La più consueta forma processionale e liturgica ha maturato anche in tempi più recenti la rappresentazione della Passione di Cristo che si svolge la prima domenica di maggio, il più possibile vicino al giorno 3, in cui si fa memoria del ritrovamento della Croce ( la sua invenzione). In questa manifestazione oltre alla rappresentazione si tiene la consueta ed antichissima processione per le vie di Cassano e il bacio della Reliquia. In tutto l’anno questa è l’unica occasione in cui la Reliquia viene mostrata al popolo, altre situazioni capitano raramente e sempre per qualche evento speciale e rilevante.

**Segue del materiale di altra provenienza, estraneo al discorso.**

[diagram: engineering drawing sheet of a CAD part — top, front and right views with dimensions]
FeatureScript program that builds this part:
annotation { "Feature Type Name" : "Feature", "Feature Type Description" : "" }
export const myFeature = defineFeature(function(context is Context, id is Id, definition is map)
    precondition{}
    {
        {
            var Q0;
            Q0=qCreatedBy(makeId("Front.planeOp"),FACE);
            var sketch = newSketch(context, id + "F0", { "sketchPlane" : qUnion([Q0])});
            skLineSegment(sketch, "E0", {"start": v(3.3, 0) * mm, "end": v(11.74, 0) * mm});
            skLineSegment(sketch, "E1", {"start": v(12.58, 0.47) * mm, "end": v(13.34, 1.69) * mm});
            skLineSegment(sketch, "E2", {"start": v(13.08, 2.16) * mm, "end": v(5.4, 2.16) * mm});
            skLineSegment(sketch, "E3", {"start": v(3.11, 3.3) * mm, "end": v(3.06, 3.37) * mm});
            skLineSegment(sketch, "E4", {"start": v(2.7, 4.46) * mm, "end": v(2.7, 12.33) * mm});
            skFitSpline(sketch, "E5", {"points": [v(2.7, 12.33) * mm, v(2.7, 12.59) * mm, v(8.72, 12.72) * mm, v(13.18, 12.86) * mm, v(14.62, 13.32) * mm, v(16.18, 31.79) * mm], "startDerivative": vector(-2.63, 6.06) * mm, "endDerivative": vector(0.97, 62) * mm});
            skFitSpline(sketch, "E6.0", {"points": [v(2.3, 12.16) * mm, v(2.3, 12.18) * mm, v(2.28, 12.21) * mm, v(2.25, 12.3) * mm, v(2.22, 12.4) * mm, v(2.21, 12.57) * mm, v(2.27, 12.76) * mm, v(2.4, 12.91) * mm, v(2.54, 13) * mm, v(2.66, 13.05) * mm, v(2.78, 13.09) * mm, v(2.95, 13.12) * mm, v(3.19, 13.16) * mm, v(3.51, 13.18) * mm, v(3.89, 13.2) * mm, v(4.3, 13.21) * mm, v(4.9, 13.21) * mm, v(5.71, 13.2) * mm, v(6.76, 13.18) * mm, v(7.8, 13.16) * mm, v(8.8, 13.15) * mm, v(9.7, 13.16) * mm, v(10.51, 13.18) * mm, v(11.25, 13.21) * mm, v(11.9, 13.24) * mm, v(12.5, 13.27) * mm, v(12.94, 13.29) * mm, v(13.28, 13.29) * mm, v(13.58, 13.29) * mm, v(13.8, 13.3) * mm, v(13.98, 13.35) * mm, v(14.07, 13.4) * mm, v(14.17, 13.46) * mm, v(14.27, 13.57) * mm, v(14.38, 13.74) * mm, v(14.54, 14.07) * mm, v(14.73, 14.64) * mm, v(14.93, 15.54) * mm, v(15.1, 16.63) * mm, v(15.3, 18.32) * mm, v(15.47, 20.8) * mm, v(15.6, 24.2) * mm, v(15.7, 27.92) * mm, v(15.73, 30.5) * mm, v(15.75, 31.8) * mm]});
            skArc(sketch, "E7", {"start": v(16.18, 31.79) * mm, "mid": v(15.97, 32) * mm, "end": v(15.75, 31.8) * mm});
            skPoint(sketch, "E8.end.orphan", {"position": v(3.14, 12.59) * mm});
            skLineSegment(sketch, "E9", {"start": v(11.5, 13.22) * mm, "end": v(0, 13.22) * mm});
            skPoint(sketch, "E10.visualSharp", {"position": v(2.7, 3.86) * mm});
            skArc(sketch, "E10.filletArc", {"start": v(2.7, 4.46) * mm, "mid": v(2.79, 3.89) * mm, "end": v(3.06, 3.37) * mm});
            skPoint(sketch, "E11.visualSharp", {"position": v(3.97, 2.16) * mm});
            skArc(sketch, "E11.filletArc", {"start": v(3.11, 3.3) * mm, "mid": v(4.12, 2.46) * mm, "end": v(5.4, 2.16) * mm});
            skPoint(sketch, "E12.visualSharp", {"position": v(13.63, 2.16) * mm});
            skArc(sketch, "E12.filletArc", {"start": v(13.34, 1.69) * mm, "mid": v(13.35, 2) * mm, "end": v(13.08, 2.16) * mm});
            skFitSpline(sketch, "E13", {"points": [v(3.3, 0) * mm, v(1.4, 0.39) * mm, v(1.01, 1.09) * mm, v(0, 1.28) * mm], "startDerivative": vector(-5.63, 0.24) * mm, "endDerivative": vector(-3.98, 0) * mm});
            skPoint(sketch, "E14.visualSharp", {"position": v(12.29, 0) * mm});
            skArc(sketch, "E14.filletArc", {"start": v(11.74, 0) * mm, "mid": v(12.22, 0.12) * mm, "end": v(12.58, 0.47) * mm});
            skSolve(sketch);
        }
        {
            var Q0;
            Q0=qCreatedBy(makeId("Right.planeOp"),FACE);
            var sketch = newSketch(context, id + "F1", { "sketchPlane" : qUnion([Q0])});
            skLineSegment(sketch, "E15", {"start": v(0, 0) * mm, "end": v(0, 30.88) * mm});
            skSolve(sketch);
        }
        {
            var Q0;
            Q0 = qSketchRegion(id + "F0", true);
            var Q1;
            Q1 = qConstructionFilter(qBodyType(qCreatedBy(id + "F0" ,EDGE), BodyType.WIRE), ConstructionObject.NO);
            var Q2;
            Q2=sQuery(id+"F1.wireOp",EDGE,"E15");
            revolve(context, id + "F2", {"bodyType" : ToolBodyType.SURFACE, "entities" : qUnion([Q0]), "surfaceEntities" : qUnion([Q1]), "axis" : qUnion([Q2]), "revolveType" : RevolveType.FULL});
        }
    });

Il reliquiario durante una recente processione.

BREVE CRONOLOGIA ESSENZIALE.

  • 1558. Muore Princivalle Visconti, Feudatario di Cassano Magnago che portò in paese qualche anno prima alcune reliquie da Colonia.
  • 23-24/06/1570. San Carlo in visita pastorale ritrova la Sacra Spina nel castello e la trasla nella chiesa di Santa Maria del Cerro.
  • 12/07/1570. La Sacra Spina e le altre Reliquie rinvenute sono temporaneamente custodite nella sacrestia in attesa di creare un luogo adeguato per la riposizione.
  • 12/09/1622. Federico Borromeo riporta negli Atti della visita la vicenda della Sacra Spina: è il primo documento scritto a menzionarla.
  • 03/05/1712. Francesco Felice Perruzzotti, parroco, descrive l’originario tracciato della processione di Santa Croce, festa patronale della Parrocchia in onore della Sacra Spina.
  • 1714. Il Perruzzotti fornisce altre informazione circa il culto e la devozione alla Reliquia.
  • Metà XVIII secolo. La Sacra Spina viene trasferita nel nuovo reliquiario, lo stesso che la ospita ancora. Il reliquiario viene ufficialmente mostrato in una stampa dell’epoca.
  • 29/ 07/1792. La Sacra Spina viene portata in processione per chiedere la pioggia, che cadrà abbondante. L’unico evento miracoloso legato alla  Reliquia viene ricordato in un sonetto da Egisto Pelopiano.
    22/05/1831. Don Ignazio Bianchi, parroco, incomincia a trattenere le chiavi dell’ armadio di riposizione della Reliquia: tale atto pone fine alle comproprietà delle Reliquie tra parrocchia e famiglia Visconti.
  • 14/07/1883. Vengono consegnate alla parrocchia le sei nuove campane dalla ditta Giorgio Pruneri. La maggiore riporta l’effige della Sacra Spina e ad essa è dedicata.
  • Maggio 1896. Luigi Morgari decoratore della chiesa, realizza – col supporto catechetico di don Giuseppe Castiglioni – l’affresco dell’ “Invenzione”, che racconta col linguaggio pittorico le vicende del 1570.
  • 7-8/05/1897. Nei giorni della consacrazione della Chiesa, il Cardinale Andrea Ferrari dona alla parrocchia la reliquia della Santa Croce, che viene inserita nel reliquiario della Sacra Spina.

Prime due settimane di maggio. Presumibilmente dall’Ottocento, nel contesto delle feste di Santa Croce e della Madonna del Cerro si tengono la caratteristica Sacra Rappresentazione della Passione, la processione e il bacio della Reliquia.